→ WHAT THE TASK REQUIRES
Copy the records below exactly, but leave out any picture they contain.

-.-.-

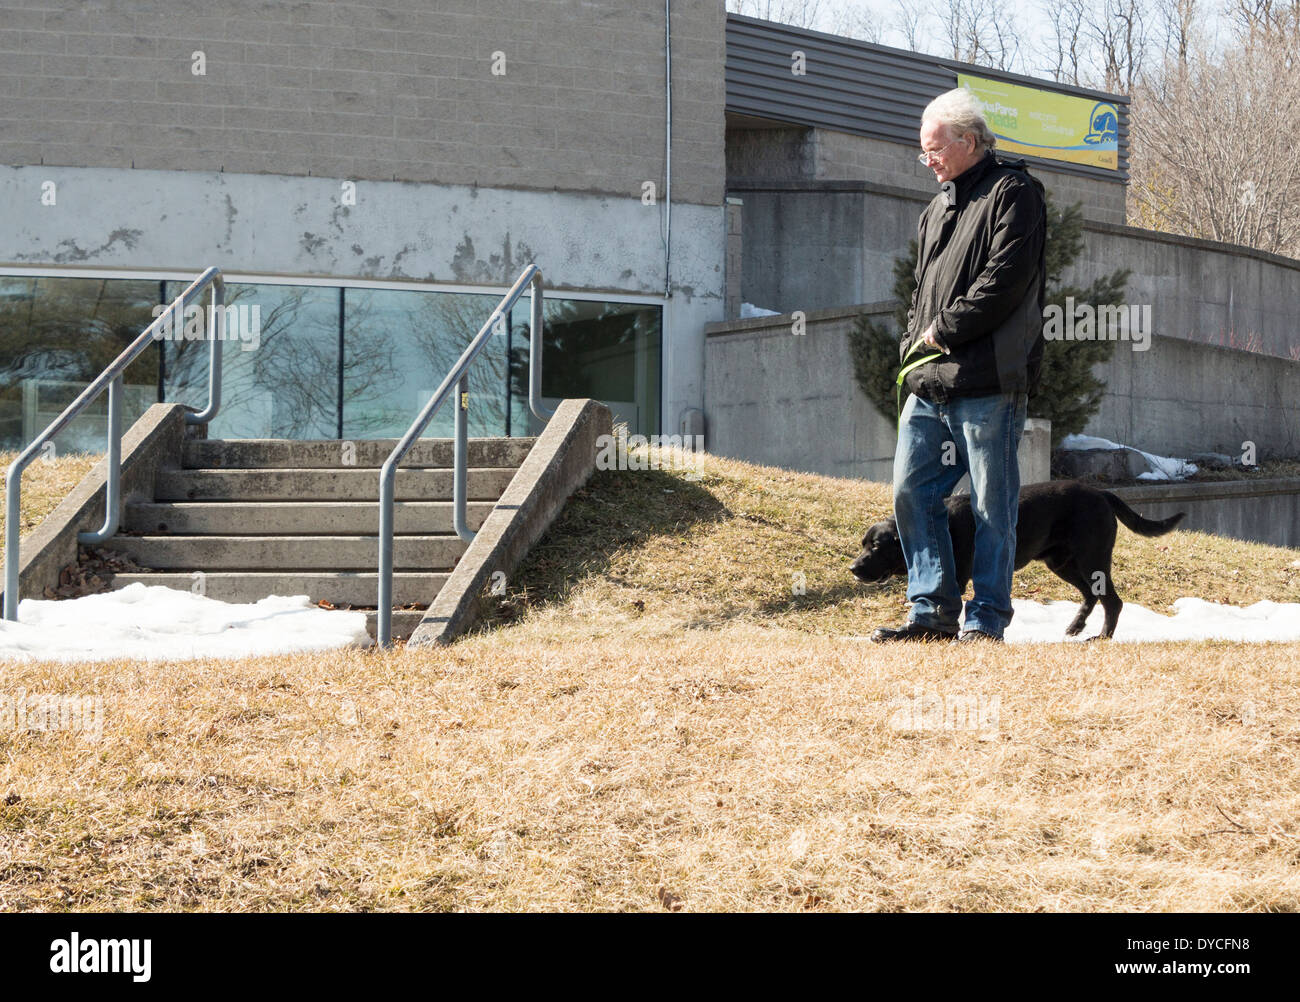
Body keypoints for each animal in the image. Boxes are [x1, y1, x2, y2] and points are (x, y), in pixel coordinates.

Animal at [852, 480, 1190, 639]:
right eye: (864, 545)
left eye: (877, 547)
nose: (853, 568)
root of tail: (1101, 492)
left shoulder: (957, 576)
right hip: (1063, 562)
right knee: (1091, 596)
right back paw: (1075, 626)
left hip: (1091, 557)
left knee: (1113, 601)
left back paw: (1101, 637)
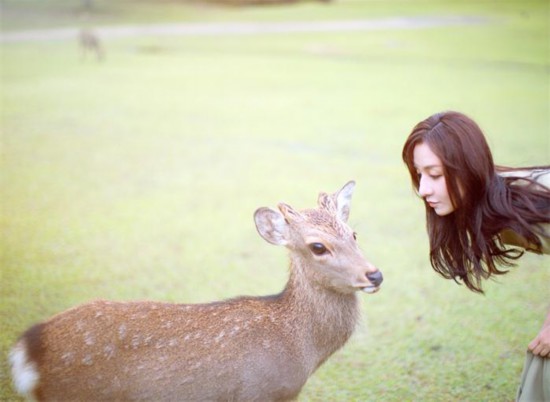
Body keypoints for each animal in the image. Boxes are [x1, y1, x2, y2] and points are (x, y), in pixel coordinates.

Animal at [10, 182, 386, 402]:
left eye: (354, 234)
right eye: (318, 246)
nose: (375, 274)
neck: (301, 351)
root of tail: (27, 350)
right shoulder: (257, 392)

-.-.-

→ TASK OUTPUT
Body keypoints for each animal in the image. Boxes are [x1, y1, x2, y2] and points are (x, y), in pixel coordinates.

Animal at [852, 480, 1190, 639]:
right eye: (864, 545)
left eye: (877, 547)
nose: (853, 568)
root of tail: (1101, 492)
left shoulder: (957, 576)
right hip: (1063, 562)
right knee: (1091, 596)
right back paw: (1075, 626)
left hip: (1091, 557)
left knee: (1113, 601)
left back paw: (1101, 637)
Body keypoints for each animal in the image. Boxes are [x1, y1, x2, y2] and points are (x, y), in pixel coordinates.

Animal at [10, 182, 386, 402]:
left eye: (354, 234)
right eye: (318, 246)
nose: (375, 274)
neck: (301, 351)
root of tail: (27, 350)
right shoulder: (257, 392)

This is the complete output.